Troriluzole (BHV-4157) is a glutamate-modulating drug developed by Biohaven Pharmaceuticals. Unlike SSRIs, which target serotonin, troriluzole regulates glutamate, a completely different neurotransmitter system. Phase III trial results presented at the 2021 American Psychiatric Association meeting showed it was effective as adjunctive therapy for OCD patients with inadequate response to current treatment. It is not yet FDA-approved for OCD.
What percentage of OCD patients do not respond to SSRIs?
Approximately 40 to 60 percent of OCD patients do not respond adequately to SSRIs as monotherapy. This is a well-documented treatment gap that has driven research into alternative mechanisms of action, particularly glutamate-targeting medications.
Is ketamine approved for treating OCD?
No. IV ketamine for OCD remains off-label and experimental. It has shown preliminary efficacy in randomized controlled trials when added to SSRIs, and clinicians are combining it with Exposure and Response Prevention therapy during the 24-to-72-hour neuroplastic window following infusion. However, it is not FDA-approved for this use.
What glutamate-targeting drugs are currently available for off-label OCD use?
Several glutamatergic medications are already available for other conditions and can be prescribed off-label. These include memantine (approved for Alzheimer’s disease), NAC (available as a supplement), riluzole (approved for ALS), lamotrigine (approved for epilepsy and bipolar disorder), and topiramate (approved for epilepsy and migraine). A 2025 JAMA Network Open meta-analysis found these medications produced significant OCD symptom reduction with minimal side effects.
Is deep TMS FDA-approved for OCD?
Yes. Deep transcranial magnetic stimulation is FDA-cleared for OCD, making it one of the few non-pharmacological treatment options with regulatory approval.
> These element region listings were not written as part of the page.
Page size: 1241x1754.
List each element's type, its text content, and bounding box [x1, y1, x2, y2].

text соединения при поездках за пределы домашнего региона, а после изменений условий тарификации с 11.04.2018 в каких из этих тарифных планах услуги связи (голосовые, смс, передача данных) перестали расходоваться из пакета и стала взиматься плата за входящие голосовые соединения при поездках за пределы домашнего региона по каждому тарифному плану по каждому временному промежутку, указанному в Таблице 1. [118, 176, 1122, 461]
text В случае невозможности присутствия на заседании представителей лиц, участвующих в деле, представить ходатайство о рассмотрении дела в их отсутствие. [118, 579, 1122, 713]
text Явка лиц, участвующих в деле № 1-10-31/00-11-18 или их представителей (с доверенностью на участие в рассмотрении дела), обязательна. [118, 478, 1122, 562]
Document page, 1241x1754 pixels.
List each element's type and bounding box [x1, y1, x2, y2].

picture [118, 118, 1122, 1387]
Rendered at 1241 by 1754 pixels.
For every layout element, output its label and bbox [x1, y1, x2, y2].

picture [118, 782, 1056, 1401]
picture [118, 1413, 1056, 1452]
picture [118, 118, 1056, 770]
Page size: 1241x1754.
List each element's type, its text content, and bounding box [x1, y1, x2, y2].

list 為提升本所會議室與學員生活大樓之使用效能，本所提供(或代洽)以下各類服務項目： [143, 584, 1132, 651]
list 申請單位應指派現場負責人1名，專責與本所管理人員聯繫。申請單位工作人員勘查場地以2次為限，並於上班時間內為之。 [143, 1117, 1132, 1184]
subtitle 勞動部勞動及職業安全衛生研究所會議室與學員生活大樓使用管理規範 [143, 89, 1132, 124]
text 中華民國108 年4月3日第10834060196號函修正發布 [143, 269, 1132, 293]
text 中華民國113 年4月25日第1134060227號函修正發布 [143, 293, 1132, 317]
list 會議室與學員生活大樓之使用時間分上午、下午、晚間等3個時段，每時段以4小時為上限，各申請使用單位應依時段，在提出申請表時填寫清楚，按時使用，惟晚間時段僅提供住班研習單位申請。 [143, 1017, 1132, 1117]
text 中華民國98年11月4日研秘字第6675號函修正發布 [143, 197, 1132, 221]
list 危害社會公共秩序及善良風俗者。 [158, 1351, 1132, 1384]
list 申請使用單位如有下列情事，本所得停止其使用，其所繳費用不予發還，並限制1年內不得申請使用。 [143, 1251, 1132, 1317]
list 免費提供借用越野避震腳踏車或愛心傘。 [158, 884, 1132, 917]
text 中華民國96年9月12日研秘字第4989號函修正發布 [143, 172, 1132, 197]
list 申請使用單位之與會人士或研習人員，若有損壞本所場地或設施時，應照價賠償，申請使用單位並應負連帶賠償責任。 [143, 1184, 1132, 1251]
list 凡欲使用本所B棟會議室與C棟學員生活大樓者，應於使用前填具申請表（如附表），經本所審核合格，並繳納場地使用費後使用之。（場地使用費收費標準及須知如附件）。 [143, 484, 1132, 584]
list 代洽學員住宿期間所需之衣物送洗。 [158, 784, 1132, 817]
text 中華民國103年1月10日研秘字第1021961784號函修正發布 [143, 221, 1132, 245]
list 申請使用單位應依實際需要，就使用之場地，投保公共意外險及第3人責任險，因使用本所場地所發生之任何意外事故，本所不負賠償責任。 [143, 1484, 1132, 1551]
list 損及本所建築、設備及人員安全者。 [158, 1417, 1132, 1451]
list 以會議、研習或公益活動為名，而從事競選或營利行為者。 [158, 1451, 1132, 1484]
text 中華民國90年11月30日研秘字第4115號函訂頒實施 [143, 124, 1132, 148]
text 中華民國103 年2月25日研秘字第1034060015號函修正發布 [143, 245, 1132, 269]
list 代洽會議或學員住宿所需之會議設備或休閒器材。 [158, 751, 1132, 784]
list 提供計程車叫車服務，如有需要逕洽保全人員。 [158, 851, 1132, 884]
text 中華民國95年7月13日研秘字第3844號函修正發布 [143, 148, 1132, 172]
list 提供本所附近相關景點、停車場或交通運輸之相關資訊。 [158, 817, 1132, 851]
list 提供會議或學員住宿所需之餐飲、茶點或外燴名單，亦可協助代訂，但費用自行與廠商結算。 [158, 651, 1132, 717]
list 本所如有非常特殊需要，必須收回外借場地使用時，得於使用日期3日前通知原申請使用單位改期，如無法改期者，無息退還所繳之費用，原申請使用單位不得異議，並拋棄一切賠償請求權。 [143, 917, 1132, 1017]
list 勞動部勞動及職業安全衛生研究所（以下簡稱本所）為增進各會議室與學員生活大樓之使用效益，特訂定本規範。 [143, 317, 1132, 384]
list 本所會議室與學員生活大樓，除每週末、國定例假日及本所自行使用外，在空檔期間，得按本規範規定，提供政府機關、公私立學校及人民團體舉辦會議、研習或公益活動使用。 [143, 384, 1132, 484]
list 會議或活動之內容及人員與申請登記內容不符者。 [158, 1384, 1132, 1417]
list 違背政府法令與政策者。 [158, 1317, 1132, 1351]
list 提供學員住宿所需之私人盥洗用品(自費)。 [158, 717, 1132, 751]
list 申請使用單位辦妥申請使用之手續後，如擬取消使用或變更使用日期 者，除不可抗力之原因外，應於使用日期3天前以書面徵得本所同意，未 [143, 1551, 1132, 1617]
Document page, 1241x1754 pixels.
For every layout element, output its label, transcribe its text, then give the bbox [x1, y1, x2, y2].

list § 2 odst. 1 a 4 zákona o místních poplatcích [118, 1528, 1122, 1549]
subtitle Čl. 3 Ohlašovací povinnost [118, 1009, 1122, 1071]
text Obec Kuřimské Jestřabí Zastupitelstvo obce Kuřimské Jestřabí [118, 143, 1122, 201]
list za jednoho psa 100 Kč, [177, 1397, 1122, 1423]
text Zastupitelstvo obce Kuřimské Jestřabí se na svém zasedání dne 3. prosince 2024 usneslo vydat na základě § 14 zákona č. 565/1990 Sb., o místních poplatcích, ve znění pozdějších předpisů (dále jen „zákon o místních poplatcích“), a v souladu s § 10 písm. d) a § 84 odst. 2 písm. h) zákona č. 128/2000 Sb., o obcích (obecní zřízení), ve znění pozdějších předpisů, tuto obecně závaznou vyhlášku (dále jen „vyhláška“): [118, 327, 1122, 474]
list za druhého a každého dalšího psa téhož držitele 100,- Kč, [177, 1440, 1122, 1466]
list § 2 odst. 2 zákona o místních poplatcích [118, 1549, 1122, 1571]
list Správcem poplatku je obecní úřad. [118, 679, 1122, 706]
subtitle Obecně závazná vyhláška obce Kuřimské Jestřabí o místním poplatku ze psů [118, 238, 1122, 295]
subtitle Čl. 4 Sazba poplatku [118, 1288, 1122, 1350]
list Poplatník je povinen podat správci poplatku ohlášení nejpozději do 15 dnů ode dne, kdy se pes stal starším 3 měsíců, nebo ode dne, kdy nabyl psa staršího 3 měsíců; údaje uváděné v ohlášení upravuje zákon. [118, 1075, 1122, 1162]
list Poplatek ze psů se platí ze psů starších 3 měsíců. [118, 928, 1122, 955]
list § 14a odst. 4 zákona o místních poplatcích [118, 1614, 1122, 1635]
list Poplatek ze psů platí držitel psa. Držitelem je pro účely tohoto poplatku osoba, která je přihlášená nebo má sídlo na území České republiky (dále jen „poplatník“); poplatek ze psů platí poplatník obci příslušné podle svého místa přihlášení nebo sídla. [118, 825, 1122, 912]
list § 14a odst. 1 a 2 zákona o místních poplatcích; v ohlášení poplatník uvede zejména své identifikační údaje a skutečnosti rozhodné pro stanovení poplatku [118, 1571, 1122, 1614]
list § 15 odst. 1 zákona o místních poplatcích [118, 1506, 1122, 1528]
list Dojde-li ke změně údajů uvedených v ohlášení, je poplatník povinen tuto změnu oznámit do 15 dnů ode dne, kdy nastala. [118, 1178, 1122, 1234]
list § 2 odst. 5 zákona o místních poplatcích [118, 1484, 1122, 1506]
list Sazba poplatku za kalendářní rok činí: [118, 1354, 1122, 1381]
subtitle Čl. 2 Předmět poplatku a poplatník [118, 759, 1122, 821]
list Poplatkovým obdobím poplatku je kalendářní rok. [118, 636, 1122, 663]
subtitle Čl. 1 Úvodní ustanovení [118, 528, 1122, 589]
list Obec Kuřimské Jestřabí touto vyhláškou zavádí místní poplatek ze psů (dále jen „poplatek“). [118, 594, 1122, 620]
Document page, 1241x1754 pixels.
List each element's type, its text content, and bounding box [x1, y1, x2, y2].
It requires multiple sessions per week over several weeks and is available at specialized clinics, though insurance coverage varies.
Are psilocybin studies for OCD showing results yet?
Controlled studies are underway at institutions including the Yale OCD Research Clinic, testing single 25-milligram doses and repeated dosing protocols against placebo. Previous uncontrolled research suggested benefit, but no completed controlled study results have been published yet. Patients should wait for rigorous data before drawing conclusions.